Please help. I am only 700 rapid 500 bullet/blitz but I need help teaching some people at home as I really want to be able to have a tough game but all of them I would estimate to be 250-350 so I can never have a tough game which I have been wanting for a while.

Avatar of GM_Leia

Ok

I am a 1270 rated player : )

Avatar of Reubenod

They know the basics but don't really know simple opening theory like development of pieces

Avatar of Reubenod

Ok ShweYeePoeEant

Avatar of Reubenod

Any information on how to help

Avatar of OnPassant101

Just show them the basic principles that you've learned. In the openings teach them about development, central space, etc. The middlegames, piece activity, material, king safety and placement, even teach them pawn structure if you want. And for the endgame, show them some theoretical endings and play a couple with them. You can learn a lot yourself from teaching others.

Avatar of jg2648
First, do they want to improve their chess or do they play casual games once in a while? If they are wanting to improve there are copious free resources available to learn from. If they aren’t that interested then there isn’t much you can do. As you can play online at anytime with thousands of players who can give you good games why are you wanting them to get better to give you good games in person?

DATA —
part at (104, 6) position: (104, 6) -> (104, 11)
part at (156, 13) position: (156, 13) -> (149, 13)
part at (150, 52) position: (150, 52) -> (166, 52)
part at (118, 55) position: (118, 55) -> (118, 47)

REQUIRED WORK — Copy the chess forum thread between "Any information on" and "games in person?", inclusive, and swap "copious" for "abundant".

ANSWER —
Any information on how to help

Avatar of OnPassant101

Just show them the basic principles that you've learned. In the openings teach them about development, central space, etc. The middlegames, piece activity, material, king safety and placement, even teach them pawn structure if you want. And for the endgame, show them some theoretical endings and play a couple with them. You can learn a lot yourself from teaching others.

Avatar of jg2648
First, do they want to improve their chess or do they play casual games once in a while? If they are wanting to improve there are abundant free resources available to learn from. If they aren’t that interested then there isn’t much you can do. As you can play online at anytime with thousands of players who can give you good games why are you wanting them to get better to give you good games in person?